Problem details: Rewrite the records below, substituting "species" for every instance of "scientific name" and leaving everything else untouched.

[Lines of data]

◆ ◆ ◆ ◆ ◆ ◆ ◆

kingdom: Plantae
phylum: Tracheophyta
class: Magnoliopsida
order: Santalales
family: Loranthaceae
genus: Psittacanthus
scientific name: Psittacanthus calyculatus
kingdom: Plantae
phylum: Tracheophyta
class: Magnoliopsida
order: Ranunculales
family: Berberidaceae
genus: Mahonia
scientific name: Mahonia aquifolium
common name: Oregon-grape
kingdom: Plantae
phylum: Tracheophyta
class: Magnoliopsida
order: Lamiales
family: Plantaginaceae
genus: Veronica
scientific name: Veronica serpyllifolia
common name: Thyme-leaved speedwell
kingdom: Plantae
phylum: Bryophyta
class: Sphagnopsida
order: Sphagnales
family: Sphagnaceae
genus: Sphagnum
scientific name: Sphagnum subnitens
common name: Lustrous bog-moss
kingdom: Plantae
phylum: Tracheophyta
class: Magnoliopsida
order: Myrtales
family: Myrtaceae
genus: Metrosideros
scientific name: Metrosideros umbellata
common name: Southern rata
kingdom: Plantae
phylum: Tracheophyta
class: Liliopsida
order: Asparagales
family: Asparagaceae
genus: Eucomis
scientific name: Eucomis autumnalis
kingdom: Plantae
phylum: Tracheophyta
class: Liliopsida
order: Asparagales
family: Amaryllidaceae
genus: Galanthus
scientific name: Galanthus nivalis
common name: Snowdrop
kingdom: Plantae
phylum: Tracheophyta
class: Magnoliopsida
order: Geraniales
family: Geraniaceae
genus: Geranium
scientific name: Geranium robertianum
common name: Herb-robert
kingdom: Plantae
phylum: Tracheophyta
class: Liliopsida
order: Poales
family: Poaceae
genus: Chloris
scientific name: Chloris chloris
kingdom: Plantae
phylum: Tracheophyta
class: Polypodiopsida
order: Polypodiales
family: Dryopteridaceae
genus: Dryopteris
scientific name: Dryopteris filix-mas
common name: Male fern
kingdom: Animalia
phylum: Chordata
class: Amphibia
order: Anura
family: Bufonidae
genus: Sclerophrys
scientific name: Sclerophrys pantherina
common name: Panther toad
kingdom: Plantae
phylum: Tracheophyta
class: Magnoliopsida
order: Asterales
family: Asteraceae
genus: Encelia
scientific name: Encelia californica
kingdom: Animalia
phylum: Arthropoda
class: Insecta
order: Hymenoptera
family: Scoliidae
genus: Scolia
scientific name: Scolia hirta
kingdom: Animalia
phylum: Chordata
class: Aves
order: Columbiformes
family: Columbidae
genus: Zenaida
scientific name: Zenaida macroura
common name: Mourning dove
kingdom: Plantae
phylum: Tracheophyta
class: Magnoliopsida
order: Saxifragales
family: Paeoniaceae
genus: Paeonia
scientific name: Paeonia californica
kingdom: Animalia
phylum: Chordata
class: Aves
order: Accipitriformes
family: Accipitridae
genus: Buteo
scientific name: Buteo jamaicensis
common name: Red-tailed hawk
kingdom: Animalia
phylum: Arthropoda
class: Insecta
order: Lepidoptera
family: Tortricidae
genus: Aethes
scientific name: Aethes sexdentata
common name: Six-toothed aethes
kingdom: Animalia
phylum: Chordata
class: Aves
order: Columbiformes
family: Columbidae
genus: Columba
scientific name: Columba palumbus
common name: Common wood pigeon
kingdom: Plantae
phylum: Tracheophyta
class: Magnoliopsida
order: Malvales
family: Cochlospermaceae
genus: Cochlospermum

◆ ◆ ◆ ◆ ◆ ◆ ◆

Task answer:
kingdom: Plantae
phylum: Tracheophyta
class: Magnoliopsida
order: Santalales
family: Loranthaceae
genus: Psittacanthus
species: Psittacanthus calyculatus
kingdom: Plantae
phylum: Tracheophyta
class: Magnoliopsida
order: Ranunculales
family: Berberidaceae
genus: Mahonia
species: Mahonia aquifolium
common name: Oregon-grape
kingdom: Plantae
phylum: Tracheophyta
class: Magnoliopsida
order: Lamiales
family: Plantaginaceae
genus: Veronica
species: Veronica serpyllifolia
common name: Thyme-leaved speedwell
kingdom: Plantae
phylum: Bryophyta
class: Sphagnopsida
order: Sphagnales
family: Sphagnaceae
genus: Sphagnum
species: Sphagnum subnitens
common name: Lustrous bog-moss
kingdom: Plantae
phylum: Tracheophyta
class: Magnoliopsida
order: Myrtales
family: Myrtaceae
genus: Metrosideros
species: Metrosideros umbellata
common name: Southern rata
kingdom: Plantae
phylum: Tracheophyta
class: Liliopsida
order: Asparagales
family: Asparagaceae
genus: Eucomis
species: Eucomis autumnalis
kingdom: Plantae
phylum: Tracheophyta
class: Liliopsida
order: Asparagales
family: Amaryllidaceae
genus: Galanthus
species: Galanthus nivalis
common name: Snowdrop
kingdom: Plantae
phylum: Tracheophyta
class: Magnoliopsida
order: Geraniales
family: Geraniaceae
genus: Geranium
species: Geranium robertianum
common name: Herb-robert
kingdom: Plantae
phylum: Tracheophyta
class: Liliopsida
order: Poales
family: Poaceae
genus: Chloris
species: Chloris chloris
kingdom: Plantae
phylum: Tracheophyta
class: Polypodiopsida
order: Polypodiales
family: Dryopteridaceae
genus: Dryopteris
species: Dryopteris filix-mas
common name: Male fern
kingdom: Animalia
phylum: Chordata
class: Amphibia
order: Anura
family: Bufonidae
genus: Sclerophrys
species: Sclerophrys pantherina
common name: Panther toad
kingdom: Plantae
phylum: Tracheophyta
class: Magnoliopsida
order: Asterales
family: Asteraceae
genus: Encelia
species: Encelia californica
kingdom: Animalia
phylum: Arthropoda
class: Insecta
order: Hymenoptera
family: Scoliidae
genus: Scolia
species: Scolia hirta
kingdom: Animalia
phylum: Chordata
class: Aves
order: Columbiformes
family: Columbidae
genus: Zenaida
species: Zenaida macroura
common name: Mourning dove
kingdom: Plantae
phylum: Tracheophyta
class: Magnoliopsida
order: Saxifragales
family: Paeoniaceae
genus: Paeonia
species: Paeonia californica
kingdom: Animalia
phylum: Chordata
class: Aves
order: Accipitriformes
family: Accipitridae
genus: Buteo
species: Buteo jamaicensis
common name: Red-tailed hawk
kingdom: Animalia
phylum: Arthropoda
class: Insecta
order: Lepidoptera
family: Tortricidae
genus: Aethes
species: Aethes sexdentata
common name: Six-toothed aethes
kingdom: Animalia
phylum: Chordata
class: Aves
order: Columbiformes
family: Columbidae
genus: Columba
species: Columba palumbus
common name: Common wood pigeon
kingdom: Plantae
phylum: Tracheophyta
class: Magnoliopsida
order: Malvales
family: Cochlospermaceae
genus: Cochlospermum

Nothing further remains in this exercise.